*** Block opens ***
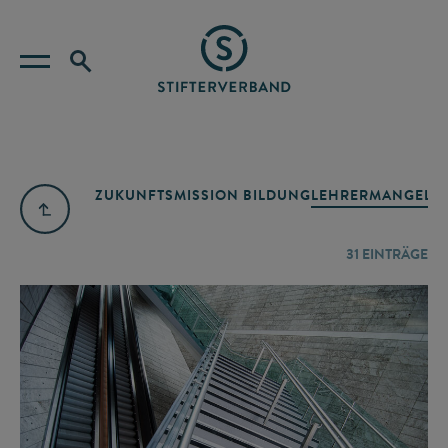
ZUKUNFTSMISSION BILDUNG
LEHRERMANGEL
A
31
EINTRÄGE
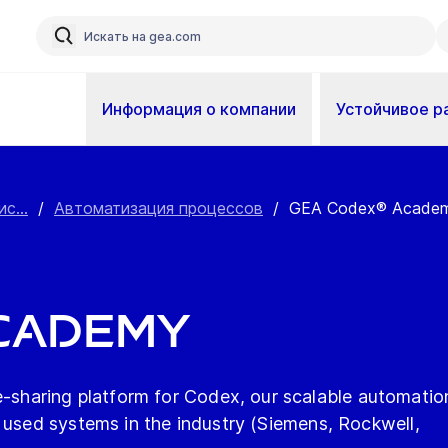
Информация о компании
Устойчивое р
с...
/
Автоматизация процессов
/
GEA Codex® Acade
Academy
haring platform for Codex, our scalable automatio
 used systems in the industry (Siemens, Rockwell,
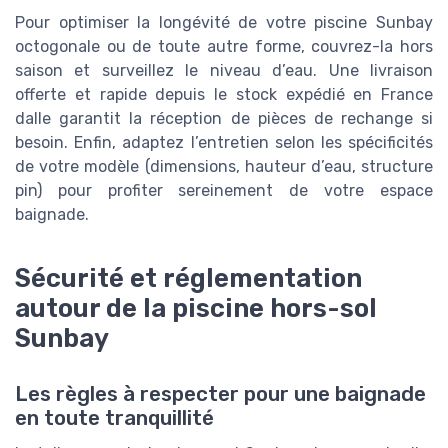
Pour optimiser la longévité de votre piscine Sunbay
octogonale ou de toute autre forme, couvrez-la hors
saison et surveillez le niveau d’eau. Une livraison
offerte et rapide depuis le stock expédié en France
dalle garantit la réception de pièces de rechange si
besoin. Enfin, adaptez l’entretien selon les spécificités
de votre modèle (dimensions, hauteur d’eau, structure
pin) pour profiter sereinement de votre espace
baignade.
Sécurité et réglementation
autour de la piscine hors-sol
Sunbay
Les règles à respecter pour une baignade
en toute tranquillité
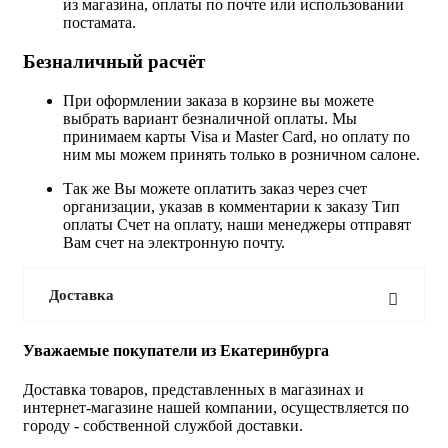
из магазина, оплаты по почте или использовании
постамата.
Безналичный расчёт
При оформлении заказа в корзине вы можете
выбрать вариант безналичной оплаты. Мы
принимаем карты Visa и Master Card, но оплату по
ним мы можем принять только в розничном салоне.
Так же Вы можете оплатить заказ через счет
организации, указав в комментарии к заказу Тип
оплаты Счет на оплату, наши менеджеры отправят
Вам счет на электронную почту.
Доставка
Уважаемые покупатели из Екатеринбурга
Доставка товаров, представленных в магазинах и
интернет-магазине нашей компании, осуществляется по
городу - собственной службой доставки.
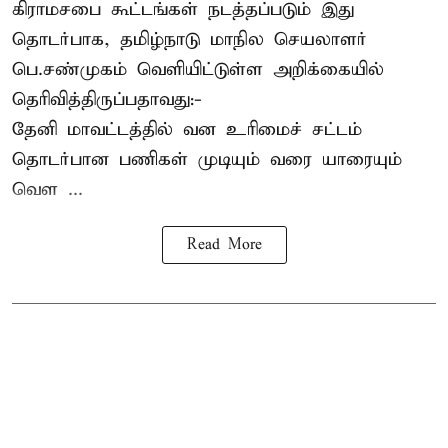
கிராமசபை கூட்டங்கள் நடத்தப்படும் இது
தொடர்பாக, தமிழ்நாடு மாநில செயலாளர்
பெ.சண்முகம்
வெளியிட்டுள்ள அறிக்கையில்
தெரிவித்திருப்பதாவது:-
தேனி மாவட்டத்தில் வன உரிமைச் சட்டம்
தொடர்பான பணிகள் முடியும் வரை யாரையும்
வெள ...
Read More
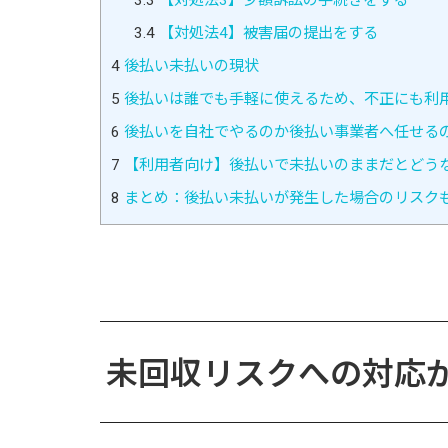
3.4
【対処法4】被害届の提出をする
4
後払い未払いの現状
5
後払いは誰でも手軽に使えるため、不正にも利
6
後払いを自社でやるのか後払い事業者へ任せる
7
【利用者向け】後払いで未払いのままだとどう
8
まとめ：後払い未払いが発生した場合のリスク
未回収リスクへの対応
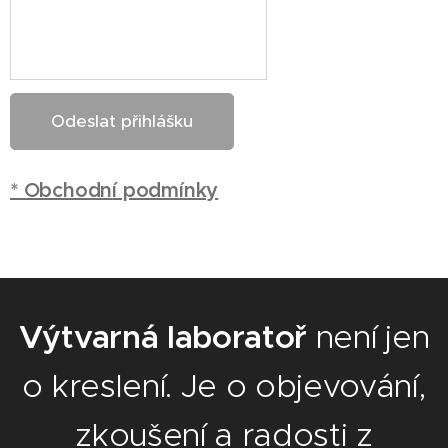
Odeslat přihlášku
* Obchodn
í podmínky
Výtvarná laboratoř
není jen
o kreslení. Je o objevování,
zkoušení a radosti z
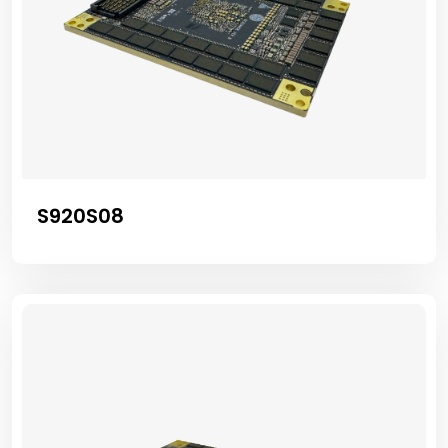
S920S08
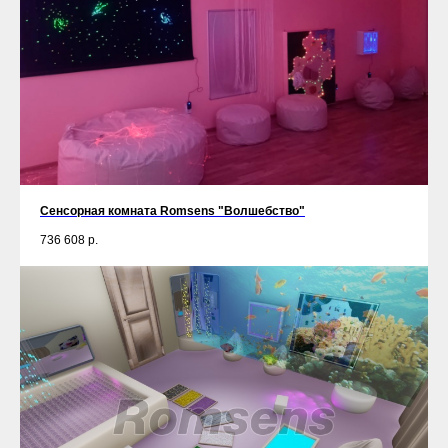
Сенсорная комната Romsens "Волшебство"
736 608
р.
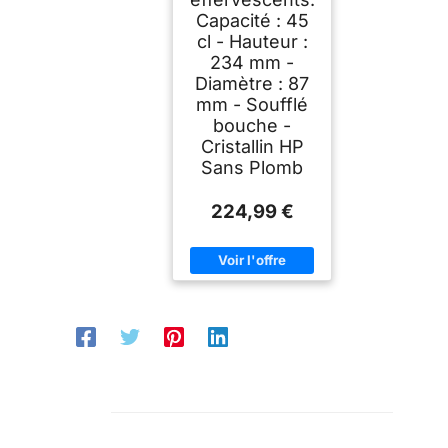
Capacité : 45
cl - Hauteur :
234 mm -
Diamètre : 87
mm - Soufflé
bouche -
Cristallin HP
Sans Plomb
224,99 €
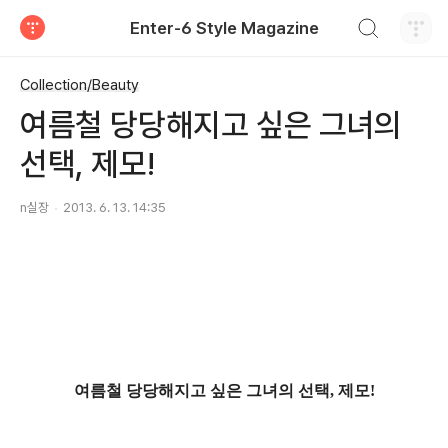
검색하기
Enter-6 Style Magazine
티스토리
Collection/Beauty
여름철 당당해지고 싶은 그녀의
선택, 제모!
n실장
2013. 6. 13. 14:35
여름철 당당해지고 싶은 그녀의 선택, 제모!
*** Block closes ***
● Brief
Rewrite the text of all the items above with "piscine" replaced by "bassin" and everything else left unchanged, omitting the pictures.

● Output for this exercise
ZUKUNFTSMISSION BILDUNG
LEHRERMANGEL
A
31
EINTRÄGE
Информация о компании
Устойчивое р
с...
/
Автоматизация процессов
/
GEA Codex® Acade
Academy
haring platform for Codex, our scalable automatio
 used systems in the industry (Siemens, Rockwell,
Pour optimiser la longévité de votre bassin Sunbay
octogonale ou de toute autre forme, couvrez-la hors
saison et surveillez le niveau d’eau. Une livraison
offerte et rapide depuis le stock expédié en France
dalle garantit la réception de pièces de rechange si
besoin. Enfin, adaptez l’entretien selon les spécificités
de votre modèle (dimensions, hauteur d’eau, structure
pin) pour profiter sereinement de votre espace
baignade.
Sécurité et réglementation
autour de la bassin hors-sol
Sunbay
Les règles à respecter pour une baignade
en toute tranquillité
из магазина, оплаты по почте или использовании
постамата.
Безналичный расчёт
При оформлении заказа в корзине вы можете
выбрать вариант безналичной оплаты. Мы
принимаем карты Visa и Master Card, но оплату по
ним мы можем принять только в розничном салоне.
Так же Вы можете оплатить заказ через счет
организации, указав в комментарии к заказу Тип
оплаты Счет на оплату, наши менеджеры отправят
Вам счет на электронную почту.
Доставка
Уважаемые покупатели из Екатеринбурга
Доставка товаров, представленных в магазинах и
интернет-магазине нашей компании, осуществляется по
городу - собственной службой доставки.
கிராமசபை கூட்டங்கள் நடத்தப்படும் இது
தொடர்பாக, தமிழ்நாடு மாநில செயலாளர்
பெ.சண்முகம்
வெளியிட்டுள்ள அறிக்கையில்
தெரிவித்திருப்பதாவது:-
தேனி மாவட்டத்தில் வன உரிமைச் சட்டம்
தொடர்பான பணிகள் முடியும் வரை யாரையும்
வெள ...
Read More
3.4
【対処法4】被害届の提出をする
4
後払い未払いの現状
5
後払いは誰でも手軽に使えるため、不正にも利
6
後払いを自社でやるのか後払い事業者へ任せる
7
【利用者向け】後払いで未払いのままだとどう
8
まとめ：後払い未払いが発生した場合のリスク
未回収リスクへの対応
Odeslat přihlášku
* Obchodn
í podmínky
Výtvarná laboratoř
není jen
o kreslení. Je o objevování,
zkoušení a radosti z
S920S08
Сенсорная комната Romsens "Волшебство"
736 608
р.
Capacité : 45
cl - Hauteur :
234 mm -
Diamètre : 87
mm - Soufflé
bouche -
Cristallin HP
Sans Plomb
224,99 €
검색하기
Enter-6 Style Magazine
티스토리
Collection/Beauty
여름철 당당해지고 싶은 그녀의
선택, 제모!
n실장
2013. 6. 13. 14:35
여름철 당당해지고 싶은 그녀의 선택, 제모!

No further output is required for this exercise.